(Texto mostrado):
╔══
El viejo Wagner recaló de nuevo en Venecia huyendo del ambiente agobiante de Wahnfried; su precaria salud lo requeria; aunque era habitual que cada invierno emprendieran ese peregrinaje itinerante por los paisajes del sur. Los inviernos crudos paralizaban la vida de Alemania, pese a que cuando partieron los ecos del Parsifal eran controvertidamente celebrados en muchas veladas y cenáculos. Junto a la prolija corte que los acompañaba, la familia Wagner se instaló en el mezzanino(entresuelo) del palacio Vendramin-Calergi; desde allí se podía contemplar el palpitante devenir de Venecia, el continuo tráfico desde el ferrovia hasta Rialto en el fluir de esa arteria esencial que suministra vida a la ciudad.
El Palacio Vendramin es uno de los más valiosos ejemplos del renacimiento veneciano, obra de un arquitecto que ha aportado obras fundamentales a la urbe inaudita: Codussi. La elegancia de su fachada resuelta en la armoniosa simetría de sus ventanales geminados, le dan un carácter preeminente entre el resto de palazzos que lo circundan. A este selectivo elitismo se acogió Wagner para, sin él saberlo a ciencia cierta, representar su ocaso con esa parsimonia solemne de las marchas lentas bethovenianas 0 los dilatados largos del barroco. Ocupaban los Wagner en el palacio amplias habitaciones y contaban con un pequeño jardín donde desarrollaban sus juegos los niños. Aunque la estancia se limitó a los breves meses de invierno, se acogieron a su hospitalidad los más variados y célebres huéspedes. Litz pernoctó allí varias semanas, y fue más que prolongada la estancia de Richter, Levi, Jukovsky y Humperdinck. Durante las melancólicas veladas invernales, al calor del fuego, se leían las más sugestivas obras, cuyo índice casi siempre se plegaba al magisterio del compositor. El espiritu de la Ondina parecía serpear, como las hijas del Rhin, en las aguas del canal cada tarde y con sus voces llenaban de incertidumbre el corazón del viejo luchador que dió a la música sus mas sombrías simas y sus más excelsas plenitudes.
╚══
(Objetivo): ¿Puedes continuar el texto sobre la estancia de Wagner en Venecia a partir de su última oración? Los registros no intervienen en esto.

(Información registrada):
╔══
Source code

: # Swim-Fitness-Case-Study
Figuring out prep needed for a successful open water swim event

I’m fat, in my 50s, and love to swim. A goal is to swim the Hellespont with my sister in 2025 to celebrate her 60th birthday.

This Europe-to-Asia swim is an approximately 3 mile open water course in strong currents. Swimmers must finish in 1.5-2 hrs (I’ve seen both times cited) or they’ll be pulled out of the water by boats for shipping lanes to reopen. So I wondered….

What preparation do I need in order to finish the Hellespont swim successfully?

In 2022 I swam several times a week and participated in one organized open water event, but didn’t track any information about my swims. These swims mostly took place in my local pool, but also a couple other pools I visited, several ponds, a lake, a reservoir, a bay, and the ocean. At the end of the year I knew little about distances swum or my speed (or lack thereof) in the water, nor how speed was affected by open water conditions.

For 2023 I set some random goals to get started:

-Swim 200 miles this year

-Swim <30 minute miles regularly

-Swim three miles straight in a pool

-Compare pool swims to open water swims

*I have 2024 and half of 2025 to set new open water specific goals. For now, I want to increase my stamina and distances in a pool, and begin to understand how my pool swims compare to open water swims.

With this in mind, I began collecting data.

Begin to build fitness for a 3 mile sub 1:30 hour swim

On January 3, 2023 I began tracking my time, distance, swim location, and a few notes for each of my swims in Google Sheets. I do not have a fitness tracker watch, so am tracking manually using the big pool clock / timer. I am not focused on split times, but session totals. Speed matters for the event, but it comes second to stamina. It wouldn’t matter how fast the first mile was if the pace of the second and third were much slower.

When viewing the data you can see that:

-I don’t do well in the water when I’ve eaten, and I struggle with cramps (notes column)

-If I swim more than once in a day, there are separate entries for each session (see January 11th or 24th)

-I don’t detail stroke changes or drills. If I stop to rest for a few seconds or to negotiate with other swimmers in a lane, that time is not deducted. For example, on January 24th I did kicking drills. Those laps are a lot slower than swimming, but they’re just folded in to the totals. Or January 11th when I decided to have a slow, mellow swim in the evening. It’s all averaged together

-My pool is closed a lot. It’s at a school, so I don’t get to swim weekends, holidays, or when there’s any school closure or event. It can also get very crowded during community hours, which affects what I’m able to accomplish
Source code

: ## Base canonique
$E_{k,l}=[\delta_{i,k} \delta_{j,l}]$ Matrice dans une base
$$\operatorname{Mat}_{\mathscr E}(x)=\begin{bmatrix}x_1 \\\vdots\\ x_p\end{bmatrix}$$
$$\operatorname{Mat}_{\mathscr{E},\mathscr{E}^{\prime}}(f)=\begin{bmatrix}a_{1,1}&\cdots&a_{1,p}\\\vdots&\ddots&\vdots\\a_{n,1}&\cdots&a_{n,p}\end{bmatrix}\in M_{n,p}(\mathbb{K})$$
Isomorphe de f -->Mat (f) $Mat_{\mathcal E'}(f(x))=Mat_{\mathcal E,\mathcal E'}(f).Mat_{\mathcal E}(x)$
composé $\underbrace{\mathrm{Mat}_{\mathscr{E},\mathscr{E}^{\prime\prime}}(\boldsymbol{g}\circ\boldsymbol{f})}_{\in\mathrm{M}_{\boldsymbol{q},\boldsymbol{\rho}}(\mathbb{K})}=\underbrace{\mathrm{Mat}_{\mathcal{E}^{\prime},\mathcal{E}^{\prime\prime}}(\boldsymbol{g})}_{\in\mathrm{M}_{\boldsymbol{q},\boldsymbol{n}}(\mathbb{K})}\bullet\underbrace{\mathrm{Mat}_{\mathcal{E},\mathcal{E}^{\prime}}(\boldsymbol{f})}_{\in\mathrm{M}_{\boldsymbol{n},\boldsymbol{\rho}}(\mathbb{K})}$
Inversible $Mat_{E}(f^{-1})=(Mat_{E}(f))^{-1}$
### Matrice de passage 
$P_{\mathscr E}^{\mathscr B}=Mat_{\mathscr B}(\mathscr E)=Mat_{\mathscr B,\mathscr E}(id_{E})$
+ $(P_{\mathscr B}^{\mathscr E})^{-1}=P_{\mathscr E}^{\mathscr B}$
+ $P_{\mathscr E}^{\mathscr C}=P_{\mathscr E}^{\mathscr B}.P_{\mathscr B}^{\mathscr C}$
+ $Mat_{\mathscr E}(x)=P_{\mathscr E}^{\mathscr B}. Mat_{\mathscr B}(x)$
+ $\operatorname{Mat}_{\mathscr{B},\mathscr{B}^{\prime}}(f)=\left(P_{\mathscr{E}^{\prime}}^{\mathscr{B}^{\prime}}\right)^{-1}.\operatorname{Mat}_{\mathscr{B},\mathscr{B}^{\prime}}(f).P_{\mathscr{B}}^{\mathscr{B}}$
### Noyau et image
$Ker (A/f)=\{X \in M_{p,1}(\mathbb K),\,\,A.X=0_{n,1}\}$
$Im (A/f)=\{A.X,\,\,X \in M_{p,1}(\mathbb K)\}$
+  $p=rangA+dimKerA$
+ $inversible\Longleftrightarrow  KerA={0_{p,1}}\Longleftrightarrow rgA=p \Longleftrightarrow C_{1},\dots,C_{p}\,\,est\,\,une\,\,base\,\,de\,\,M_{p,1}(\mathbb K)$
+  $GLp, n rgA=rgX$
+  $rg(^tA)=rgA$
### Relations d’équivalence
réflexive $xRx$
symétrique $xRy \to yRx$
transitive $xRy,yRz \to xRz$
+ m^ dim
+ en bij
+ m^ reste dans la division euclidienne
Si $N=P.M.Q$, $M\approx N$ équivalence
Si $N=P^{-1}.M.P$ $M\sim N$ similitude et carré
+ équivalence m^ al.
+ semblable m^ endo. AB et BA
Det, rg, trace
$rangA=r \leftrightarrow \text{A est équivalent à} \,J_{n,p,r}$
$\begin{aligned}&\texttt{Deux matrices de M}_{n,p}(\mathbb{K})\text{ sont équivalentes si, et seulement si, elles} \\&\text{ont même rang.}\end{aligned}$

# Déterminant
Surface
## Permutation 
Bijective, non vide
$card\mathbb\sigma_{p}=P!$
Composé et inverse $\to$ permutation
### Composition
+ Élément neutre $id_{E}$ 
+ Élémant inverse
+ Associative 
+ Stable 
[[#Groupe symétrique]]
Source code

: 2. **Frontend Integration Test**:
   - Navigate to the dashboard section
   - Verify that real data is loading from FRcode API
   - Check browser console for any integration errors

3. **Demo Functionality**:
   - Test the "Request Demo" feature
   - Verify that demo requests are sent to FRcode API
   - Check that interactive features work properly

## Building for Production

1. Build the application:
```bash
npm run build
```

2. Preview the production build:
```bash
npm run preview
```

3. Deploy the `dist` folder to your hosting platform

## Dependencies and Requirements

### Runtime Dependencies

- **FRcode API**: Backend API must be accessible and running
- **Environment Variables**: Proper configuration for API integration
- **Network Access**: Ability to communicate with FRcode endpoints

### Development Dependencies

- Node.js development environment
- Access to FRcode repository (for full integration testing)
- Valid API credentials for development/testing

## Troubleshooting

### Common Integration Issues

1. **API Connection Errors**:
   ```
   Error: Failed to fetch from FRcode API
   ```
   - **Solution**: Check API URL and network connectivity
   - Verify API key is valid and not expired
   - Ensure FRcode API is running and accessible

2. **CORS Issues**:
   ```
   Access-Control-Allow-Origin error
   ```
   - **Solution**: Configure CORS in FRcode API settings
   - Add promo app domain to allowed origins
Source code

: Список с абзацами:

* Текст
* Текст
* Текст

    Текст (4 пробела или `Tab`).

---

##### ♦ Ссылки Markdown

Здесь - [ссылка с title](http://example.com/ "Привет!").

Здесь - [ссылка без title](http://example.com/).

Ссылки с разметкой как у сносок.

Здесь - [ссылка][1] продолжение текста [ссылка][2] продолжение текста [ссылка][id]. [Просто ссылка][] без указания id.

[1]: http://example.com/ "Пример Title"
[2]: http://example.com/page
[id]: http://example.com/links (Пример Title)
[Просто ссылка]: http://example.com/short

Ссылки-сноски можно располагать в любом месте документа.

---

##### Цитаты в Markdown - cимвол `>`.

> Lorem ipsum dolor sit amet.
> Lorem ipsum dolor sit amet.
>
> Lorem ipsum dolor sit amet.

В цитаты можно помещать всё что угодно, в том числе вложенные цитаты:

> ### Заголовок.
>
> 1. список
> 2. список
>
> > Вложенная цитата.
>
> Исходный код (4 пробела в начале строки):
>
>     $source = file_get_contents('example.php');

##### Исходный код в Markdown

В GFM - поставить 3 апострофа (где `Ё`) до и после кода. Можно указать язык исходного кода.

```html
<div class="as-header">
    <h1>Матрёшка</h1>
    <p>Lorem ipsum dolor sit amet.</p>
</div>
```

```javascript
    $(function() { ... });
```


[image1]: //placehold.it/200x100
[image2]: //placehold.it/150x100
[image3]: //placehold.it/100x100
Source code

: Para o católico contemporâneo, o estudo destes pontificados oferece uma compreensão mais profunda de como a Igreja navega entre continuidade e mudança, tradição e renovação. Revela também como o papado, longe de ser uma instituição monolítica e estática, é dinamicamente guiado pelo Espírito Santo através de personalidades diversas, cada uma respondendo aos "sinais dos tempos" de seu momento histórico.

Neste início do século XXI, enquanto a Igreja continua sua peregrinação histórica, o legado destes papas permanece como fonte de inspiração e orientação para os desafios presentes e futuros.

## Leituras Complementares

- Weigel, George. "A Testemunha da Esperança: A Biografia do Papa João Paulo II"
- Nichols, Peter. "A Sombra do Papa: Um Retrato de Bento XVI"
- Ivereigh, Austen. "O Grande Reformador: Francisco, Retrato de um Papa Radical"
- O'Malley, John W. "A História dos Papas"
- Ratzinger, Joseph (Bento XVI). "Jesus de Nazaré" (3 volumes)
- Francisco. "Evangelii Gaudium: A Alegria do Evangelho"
╚══
(Resultado):
Aquel viejo atardecer de Cannaregio, donde destellaba un sol frío de desabridos reflejos, entonó al fin la lúgubre melodía para desposar definitivamente el modular sigiloso y estremecido de la música más sublime con la fisonomía paradójica de la más insólita de las ciudades. La góndola lúgubre sigue bogando, bajos los celajes verdiescarlatas que tintan de lánguidas nostalgias los ocasos, las aguas friolentas del Gran Canal, mientras persisten las notas inflamadas de los anhelosos tormentos del amor trascendido del Tristán, que se pierden como un eco desvaneciente en las lejanías eternas del mar.